Le vol commis en 1975 au Palais Ducal d’Urbino reste particulièrement spectaculaire. Dans ce cas également, les travaux de rénovation ont été mis à profit. L’échafaudage n’avait pas de système d’alarme. Il était donc facile pour les voleurs de pénétrer dans le palais. Un tableau de Raphaël et deux de Piero della Francesca ont été récupérés. L’affaire a pris une tournure bizarre lorsque les enquêteurs ont découvert que ce n’était pas une bande professionnelle internationale qui avait commis le vol, mais un menuisier de Pesaro. Dans ce cas également, les tableaux ont été confisqués et restitués au musée.

Personne ne peut actuellement savoir si le cas des peintures de Magnani-Rocca connaîtra une fin heureuse. Dans une interview au quotidien « Corriere della Sera », le Britannique Christopher Marinello n’exclut pas fondamentalement une issue positive. Marinello est le fondateur et président de l’organisation Art Recovery et une autorité internationale en matière d’art volé.

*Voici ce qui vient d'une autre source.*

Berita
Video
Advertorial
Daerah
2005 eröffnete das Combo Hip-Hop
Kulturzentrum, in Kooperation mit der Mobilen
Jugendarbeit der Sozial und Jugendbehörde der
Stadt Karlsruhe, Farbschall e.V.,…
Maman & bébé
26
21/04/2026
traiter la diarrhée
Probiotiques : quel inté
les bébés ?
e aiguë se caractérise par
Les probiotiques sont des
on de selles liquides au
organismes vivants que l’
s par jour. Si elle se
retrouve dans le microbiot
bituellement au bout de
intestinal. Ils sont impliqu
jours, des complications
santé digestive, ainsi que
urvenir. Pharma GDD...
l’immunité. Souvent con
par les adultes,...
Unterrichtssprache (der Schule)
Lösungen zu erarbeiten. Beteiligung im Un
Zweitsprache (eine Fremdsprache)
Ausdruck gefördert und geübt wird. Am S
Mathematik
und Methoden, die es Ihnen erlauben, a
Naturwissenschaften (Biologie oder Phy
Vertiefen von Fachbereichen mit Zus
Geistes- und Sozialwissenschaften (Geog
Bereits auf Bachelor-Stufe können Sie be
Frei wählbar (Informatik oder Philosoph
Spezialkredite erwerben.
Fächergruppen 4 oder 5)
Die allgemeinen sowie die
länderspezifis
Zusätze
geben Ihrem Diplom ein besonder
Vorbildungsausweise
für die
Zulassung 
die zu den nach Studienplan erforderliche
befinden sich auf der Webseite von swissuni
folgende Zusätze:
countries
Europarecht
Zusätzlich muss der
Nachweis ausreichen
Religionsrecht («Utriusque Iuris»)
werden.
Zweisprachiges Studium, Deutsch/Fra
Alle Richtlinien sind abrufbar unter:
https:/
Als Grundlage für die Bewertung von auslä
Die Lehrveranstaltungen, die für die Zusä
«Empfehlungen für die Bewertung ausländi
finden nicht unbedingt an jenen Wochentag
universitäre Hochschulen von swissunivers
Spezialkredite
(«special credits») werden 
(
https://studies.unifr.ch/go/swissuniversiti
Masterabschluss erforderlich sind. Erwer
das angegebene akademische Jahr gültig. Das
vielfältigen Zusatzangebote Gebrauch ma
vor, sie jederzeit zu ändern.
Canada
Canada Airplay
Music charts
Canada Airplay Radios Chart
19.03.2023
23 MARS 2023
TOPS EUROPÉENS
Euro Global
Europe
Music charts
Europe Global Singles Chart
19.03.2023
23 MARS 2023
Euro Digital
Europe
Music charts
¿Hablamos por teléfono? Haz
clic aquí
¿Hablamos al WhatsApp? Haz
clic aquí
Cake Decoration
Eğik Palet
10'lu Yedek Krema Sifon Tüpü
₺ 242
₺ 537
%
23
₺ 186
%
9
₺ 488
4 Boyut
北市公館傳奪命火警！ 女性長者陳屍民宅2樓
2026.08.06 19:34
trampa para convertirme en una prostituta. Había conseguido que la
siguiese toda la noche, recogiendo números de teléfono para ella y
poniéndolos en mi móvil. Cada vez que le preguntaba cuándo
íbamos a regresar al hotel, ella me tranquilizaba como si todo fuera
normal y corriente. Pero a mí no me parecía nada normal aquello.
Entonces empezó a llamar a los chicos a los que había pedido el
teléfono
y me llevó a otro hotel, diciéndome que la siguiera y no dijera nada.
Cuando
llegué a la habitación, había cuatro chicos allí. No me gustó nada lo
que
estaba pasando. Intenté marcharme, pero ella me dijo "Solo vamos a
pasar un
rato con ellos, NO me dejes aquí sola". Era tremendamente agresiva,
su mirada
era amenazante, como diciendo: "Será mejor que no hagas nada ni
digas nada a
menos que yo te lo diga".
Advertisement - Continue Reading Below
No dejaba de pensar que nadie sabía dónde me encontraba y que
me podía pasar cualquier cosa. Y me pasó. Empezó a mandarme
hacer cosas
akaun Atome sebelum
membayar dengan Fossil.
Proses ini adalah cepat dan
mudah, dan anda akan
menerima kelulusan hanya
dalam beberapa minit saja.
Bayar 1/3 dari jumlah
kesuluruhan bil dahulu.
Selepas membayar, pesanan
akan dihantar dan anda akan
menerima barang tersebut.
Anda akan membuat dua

C’est en tout cas plus probable que dans le cas des bijoux. Ceux-ci peuvent être démontés, éventuellement fondus et ensuite vendus. Si un bijou volé ne réapparaît pas dans un délai de 24 ou 48 heures, alors il est considéré comme perdu, précise l’expert. Il est donc très improbable que les bijoux et joyaux du Louvre soient retrouvés. Il en va de même pour les bijoux volés en 2019 dans la voûte verte historique du Residenzschloss de Dresde.

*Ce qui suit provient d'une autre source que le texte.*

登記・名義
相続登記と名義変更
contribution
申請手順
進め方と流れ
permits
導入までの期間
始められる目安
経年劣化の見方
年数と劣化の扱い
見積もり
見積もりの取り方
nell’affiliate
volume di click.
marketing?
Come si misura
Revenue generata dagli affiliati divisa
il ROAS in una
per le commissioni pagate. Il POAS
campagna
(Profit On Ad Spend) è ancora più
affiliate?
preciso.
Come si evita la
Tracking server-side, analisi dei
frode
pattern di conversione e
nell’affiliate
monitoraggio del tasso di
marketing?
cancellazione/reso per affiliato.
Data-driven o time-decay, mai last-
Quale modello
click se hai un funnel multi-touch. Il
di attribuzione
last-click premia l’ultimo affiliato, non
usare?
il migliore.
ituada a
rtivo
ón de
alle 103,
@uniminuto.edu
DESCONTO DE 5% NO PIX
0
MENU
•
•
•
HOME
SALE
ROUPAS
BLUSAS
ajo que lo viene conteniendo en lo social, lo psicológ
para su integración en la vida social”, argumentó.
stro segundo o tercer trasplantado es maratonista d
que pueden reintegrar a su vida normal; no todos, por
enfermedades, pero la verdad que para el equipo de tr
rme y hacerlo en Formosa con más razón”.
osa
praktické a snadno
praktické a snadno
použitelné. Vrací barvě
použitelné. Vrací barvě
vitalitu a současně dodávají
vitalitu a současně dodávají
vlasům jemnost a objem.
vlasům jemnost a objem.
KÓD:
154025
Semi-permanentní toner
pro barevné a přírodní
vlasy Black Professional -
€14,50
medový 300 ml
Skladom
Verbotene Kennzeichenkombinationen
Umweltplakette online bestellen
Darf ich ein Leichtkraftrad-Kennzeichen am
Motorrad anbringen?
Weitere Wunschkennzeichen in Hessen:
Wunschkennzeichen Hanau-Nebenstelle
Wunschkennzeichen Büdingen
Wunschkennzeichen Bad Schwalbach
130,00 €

Comme les tableaux ne peuvent pas être démontés, il y a un espoir de les retrouver un jour. Peut-être seulement après 20, 30, 50 ans ou plus. « Plus la nouvelle du vol se répandra, plus il sera difficile de le vendre », explique Marinello. Même à l’étranger, où les peintures des trois impressionnistes auraient pu se trouver depuis longtemps. Mais il y a aussi des collectionneurs d’art qui ne se soucient pas d’où vient le tableau qu’ils veulent, du moment qu’ils le possèdent maintenant.